» What you are asked to do: Leave every picture out. Set down all the lines below exactly.

- - - -

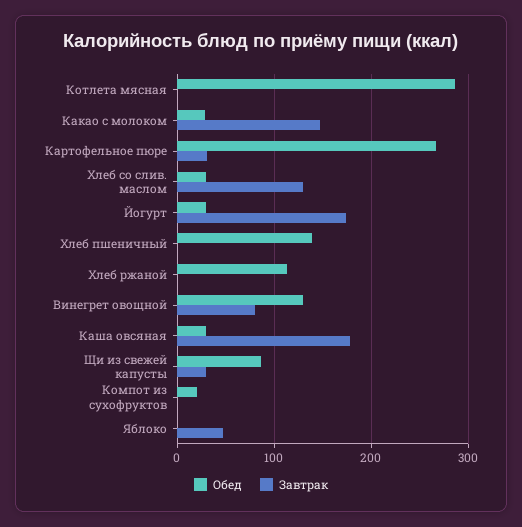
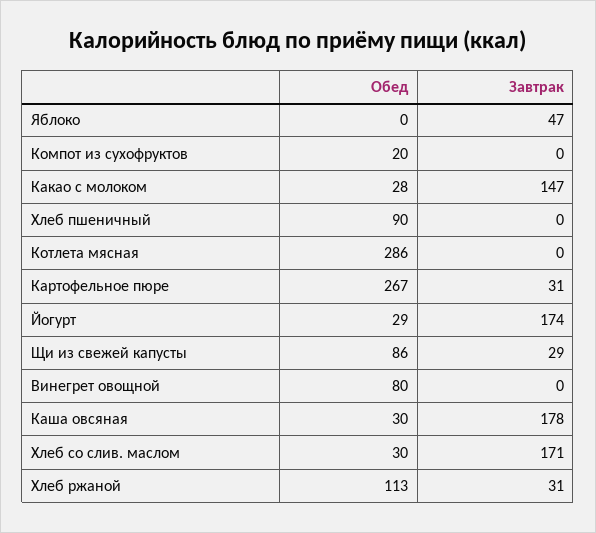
Завтрак, Хлеб со слив. маслом: 130 -> 171
Обед, Хлеб пшеничный: 140 -> 90
Завтрак, Хлеб ржаной: 0 -> 31
Обед, Винегрет овощной: 130 -> 80
Завтрак, Винегрет овощной: 80 -> 0

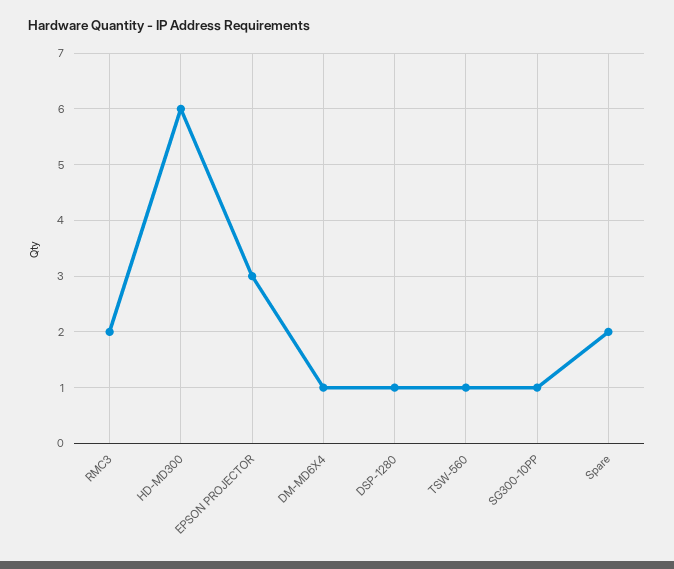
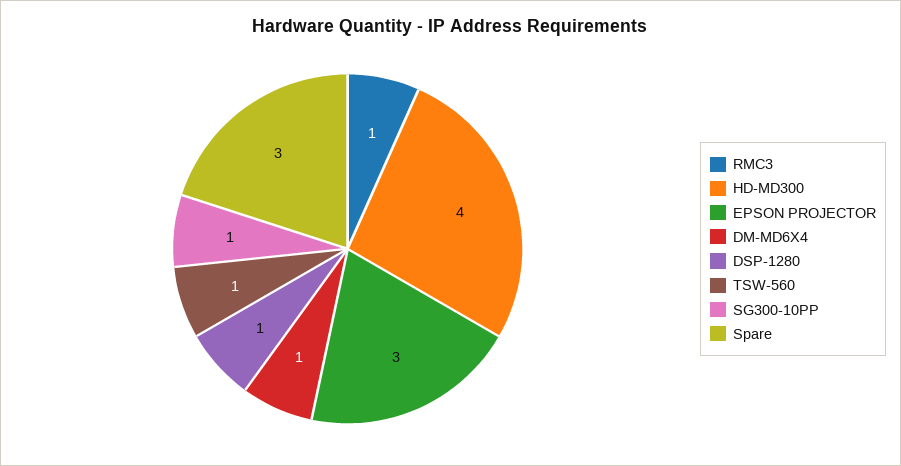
RMC3: 2 -> 1
HD-MD300: 6 -> 4
Spare: 2 -> 3

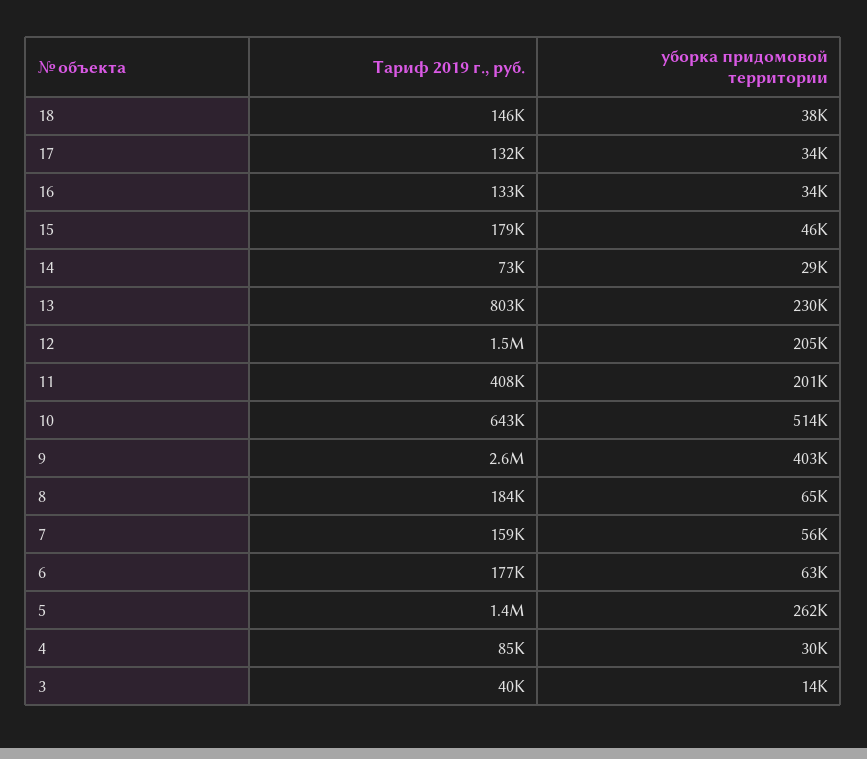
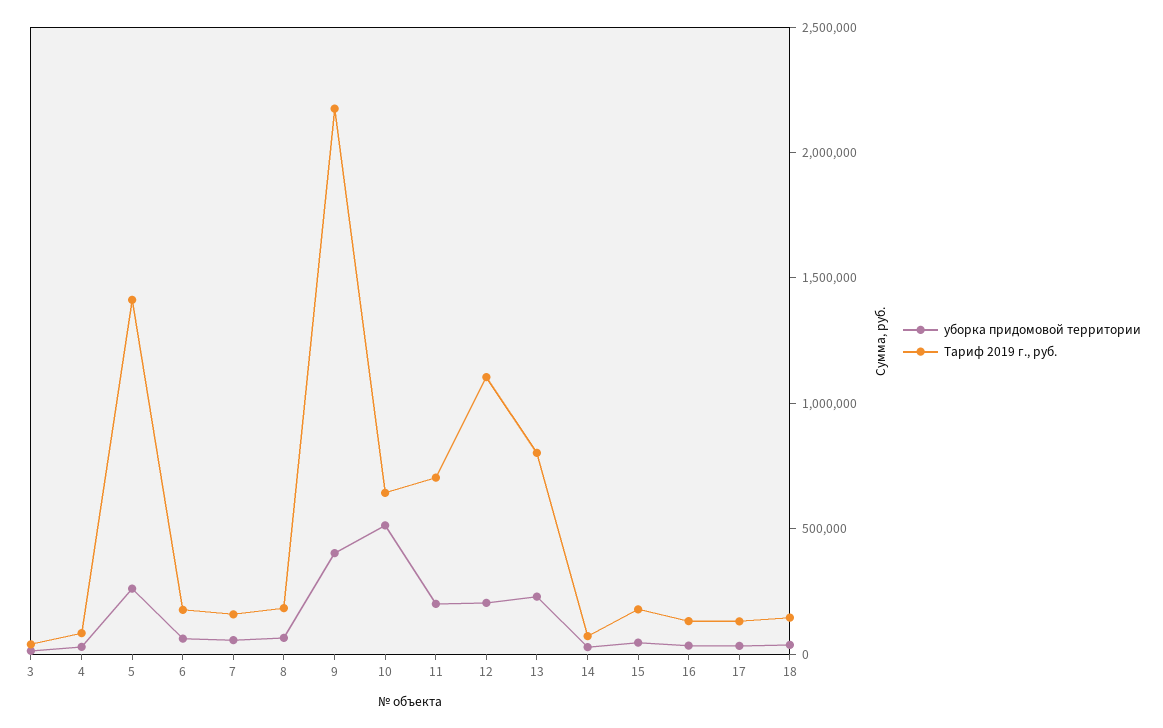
Тариф 2019 г., руб., 12: 1500000 -> 1100000
Тариф 2019 г., руб., 11: 408000 -> 700000
Тариф 2019 г., руб., 9: 2600000 -> 2200000

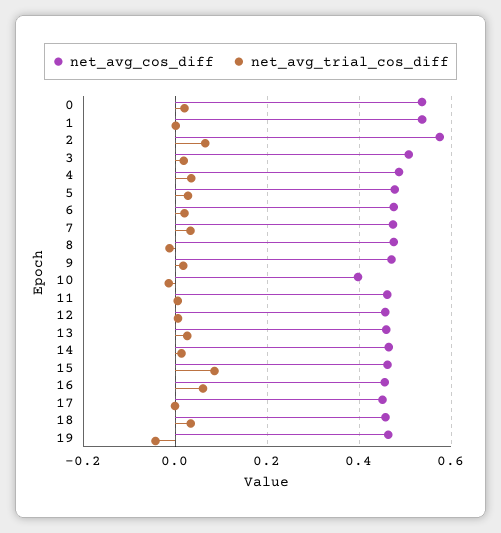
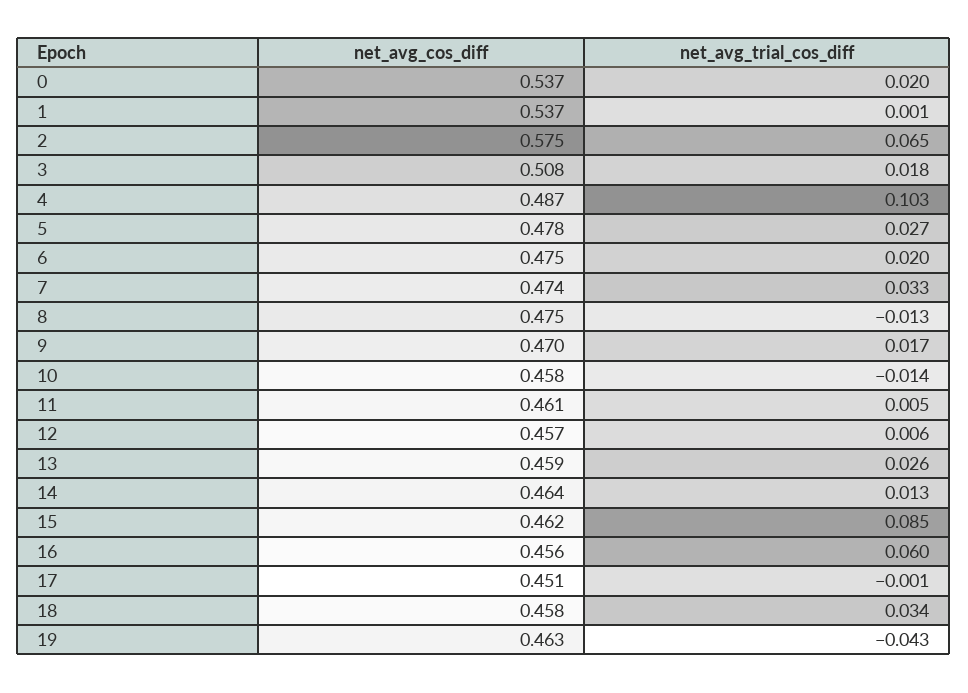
net_avg_trial_cos_diff, 4: 0.04 -> 0.103
net_avg_cos_diff, 10: 0.4 -> 0.458

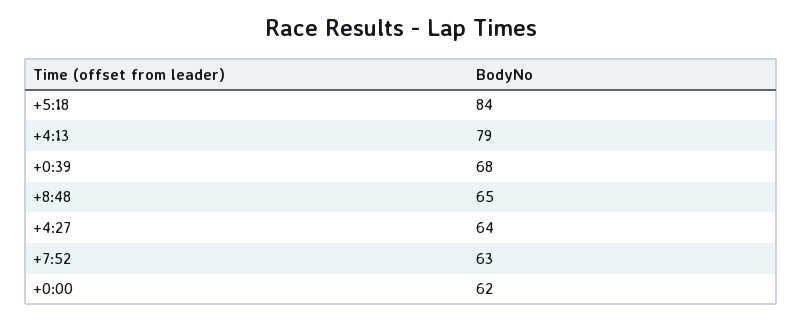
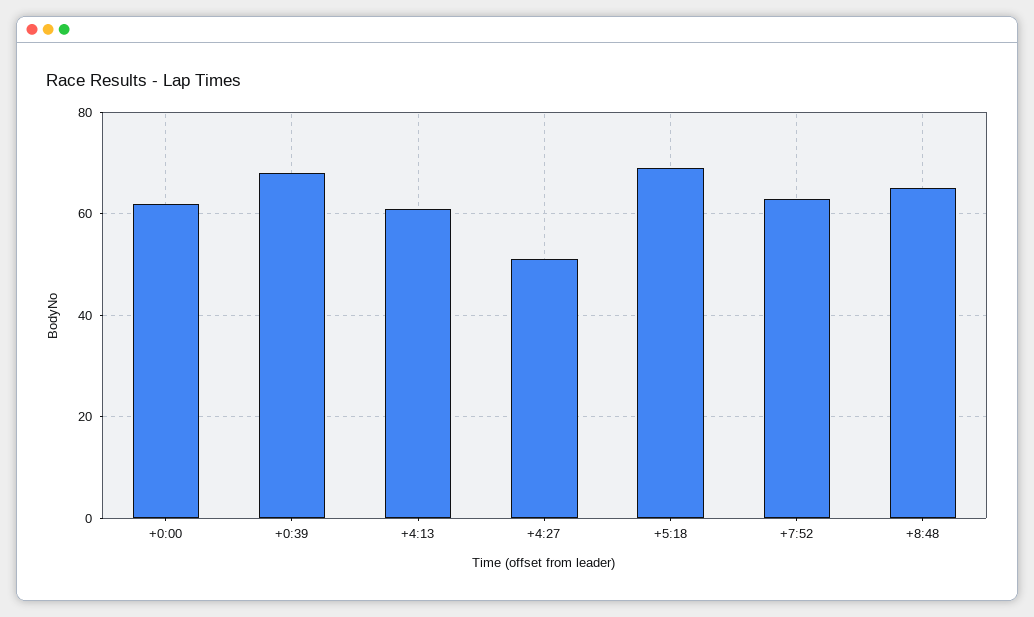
+5:18: 84 -> 70
+4:13: 79 -> 60
+4:27: 64 -> 50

- - - -

» Result of the exercise:
Завтрак, Хлеб со слив. маслом: 130 -> 171
Обед, Хлеб пшеничный: 140 -> 90
Завтрак, Хлеб ржаной: 0 -> 31
Обед, Винегрет овощной: 130 -> 80
Завтрак, Винегрет овощной: 80 -> 0

RMC3: 2 -> 1
HD-MD300: 6 -> 4
Spare: 2 -> 3

Тариф 2019 г., руб., 12: 1500000 -> 1100000
Тариф 2019 г., руб., 11: 408000 -> 700000
Тариф 2019 г., руб., 9: 2600000 -> 2200000

net_avg_trial_cos_diff, 4: 0.04 -> 0.103
net_avg_cos_diff, 10: 0.4 -> 0.458

+5:18: 84 -> 70
+4:13: 79 -> 60
+4:27: 64 -> 50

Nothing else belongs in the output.